Companies may therefore need to find new, risk-based, and defensible ways to evaluate:

• Customer relationships and end-user profiles
• Data center business models and compute allocation practices
• Routing, financing, and intermediary arrangements
• Red flags suggesting possible diversion or misuse

Companies can no longer rely solely on technical classifications or customer certifications where surrounding circumstances raise potential red flags indicating a high probability of diversion where such certifications are unlikely to be considered by US enforcement authorities to be sufficient.

RECENT ENFORCEMENT TRENDS

Recent enforcement activity illustrates the above concepts in that there is:

• An increased focus on “high probability” awareness standards
• Greater attention to due diligence failures and ignored warning signs
• Expanding expectations for documentation and risk assessments
• Higher financial penalties and more aggressive enforcement postures

Proposed legislation pending in the US Congress would further increase enforcement risks by:

• Raising civil penalties to four times the value of a transaction or $1.2 million per violation (up from just under $375,000), whichever is greater
• Extending the statute of limitations for export control violations from five to ten years
• Creating a new, standalone export control whistleblower reward program
• Expanding US regulators’ authority to regulate remote access to controlled technologies, which would significantly impact software as a service (SaaS) and infrastructure as a service (IaaS) businesses

This last development is an important risk area for data center operators. Policymakers are increasingly examining whether remote access to advanced computing resources should trigger export control restrictions, even where physical hardware does not cross borders.

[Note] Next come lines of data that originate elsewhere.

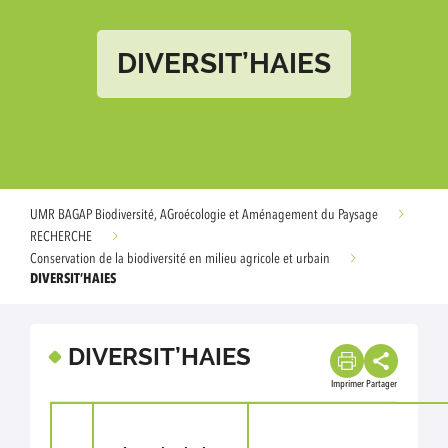
DIVERSIT’HAIES
UMR BAGAP Biodiversité, AGroécologie et Aménagement du Paysage
RECHERCHE
Conservation de la biodiversité en milieu agricole et urbain
DIVERSIT’HAIES
DIVERSIT’HAIES
Imprimer
Partager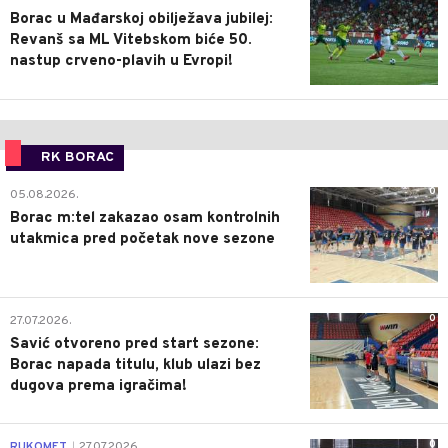
Borac u Mađarskoj obilježava jubilej:
Revanš sa ML Vitebskom biće 50.
nastup crveno-plavih u Evropi!
RK BORAC
0
05.08.2026.
Borac m:tel zakazao osam kontrolnih
utakmica pred početak nove sezone
0
27.07.2026.
Savić otvoreno pred start sezone:
Borac napada titulu, klub ulazi bez
dugova prema igračima!
0
RUKOMET
27.07.2026.
|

In practice, this means that data center compliance programs will need to evolve beyond traditional export-screening models. Companies should consider whether existing processes adequately address evolving regulatory expectations tied to advanced computing, AI infrastructure, and global customer access.

Practical compliance measures may include:

• Integrating export control considerations into commercial agreements
• Monitoring customer activity and infrastructure use over time
• Implementing enhanced diligence protocols for higher-risk transactions
• Developing escalation procedures for potential “high probability” concerns

The emphasis on risk-based decision-making also means that regulators increasingly expect companies to be able to explain and defend how compliance judgments were reached, particularly in situations involving imperfect or incomplete information.

LOOKING AHEAD

US national security regulation of data centers is likely to continue expanding, even if it remains fragmented across multiple legal regimes.

At the same time, geopolitical developments and evolving US-China policy may continue to reshape compliance expectations and enforcement priorities. Companies operating globally may also face competing legal obligations from other jurisdictions, further complicating risk management efforts.

For data center developers, operators, and investors, national security compliance should no longer be treated as a narrow export control issue but rather an expansive issue affecting transaction structuring, vendor selection, customer onboarding, operational oversight, and long-term business strategy.

Organizations that proactively incorporate national security considerations into project planning and compliance governance will be better positioned to navigate this evolving regulatory landscape while continuing to pursue growth opportunities in the global data center market.